Without Porzingis patrolling the middle and protecting the rim, the Mavericks are hemorrhaging points in the paint. They have given up a total of 388 points in the paint, 55.4 per game, during his absence, tying them with the Charlotte Hornets as the twenty-seventh worst in opponent paint scoring over the last seven games. What’s even more damaging is that the majority of these shots are coming inside the restricted area.
Dallas has allowed 240 field goal attempts in the restricted area in its last seven games. Of these, 149 found the bottom of the nylon. That’s good for 62.1 percent. A number of these looks are likely the result of put backs after an offensive rebound, another area in which the Mavericks struggle. They have given up 98 offensive rebounds, an average of 14 per game. Both are the worst marks in the league during this stretch.
In an attempt to make up for the loss of Porzingis’ interior presence, Carlisle has been tinkering with the starting lineups.
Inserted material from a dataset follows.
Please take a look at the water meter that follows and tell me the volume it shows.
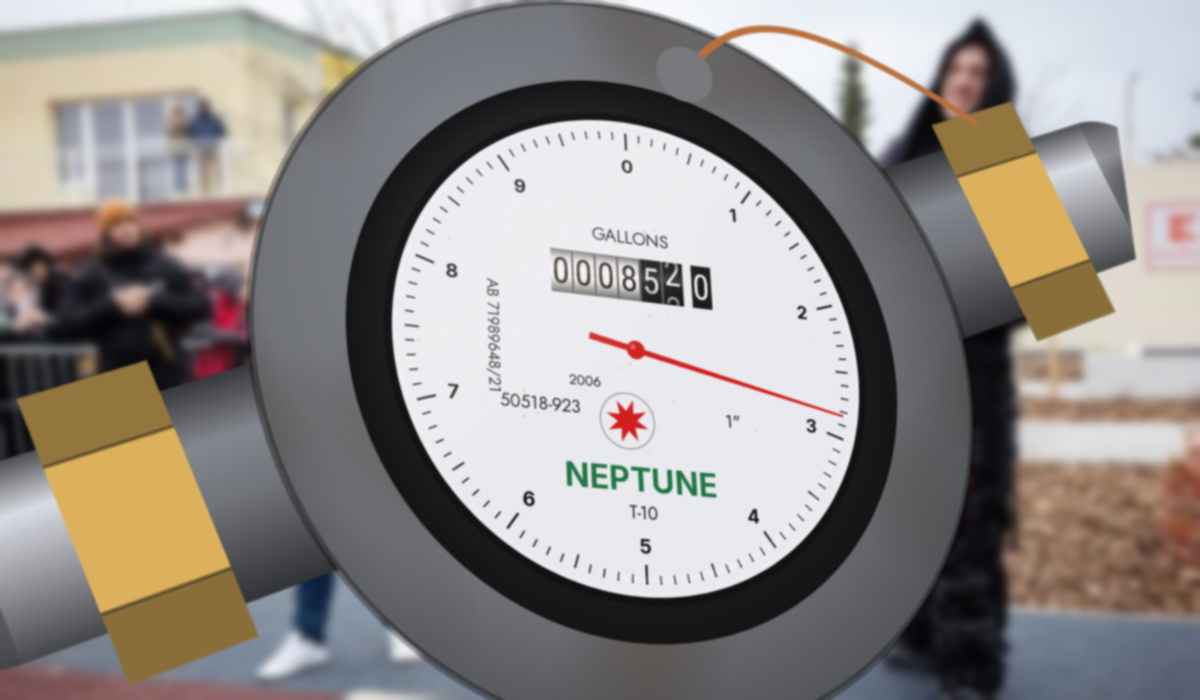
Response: 8522.8 gal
At one point, in an effort to boost the defense along the perimeter, he made Delon Wright a starter and found mixed results. In the last game against the Philadelphia 76ers, he went back to using both Dwight Powell and Maxi Kleber in the starting rotation. Dallas actually outscored Philly in the paint with them as starters.
Still though, Porzingis’ absence places a burden on the entire defense, not just in terms of paint protection. The team doesn’t rely on him as a crutch, per se, but his presence makes everyone else’s job that much easier.
“There’s a lot more responsibility really on everybody,” Carlisle said. “Not that we necessarily funnel things to him on the inside, but he blocks a certain number of shots and he changes a lot that don’t show up on the stat sheet as being changed. It just puts a lot more stress on your perimeter defense, you know, to really be able to contain. Because if guys are getting by, you’re not having the same type of element there.”
As the Mavericks head out on the road, Porzingis may return from his injury. If he does, he’ll help solve a lot of the problems in the middle that the team is currently experiencing. If he misses more time, though, it’s fair to say that Dallas’ struggle keeping opponents out of the paint will continue.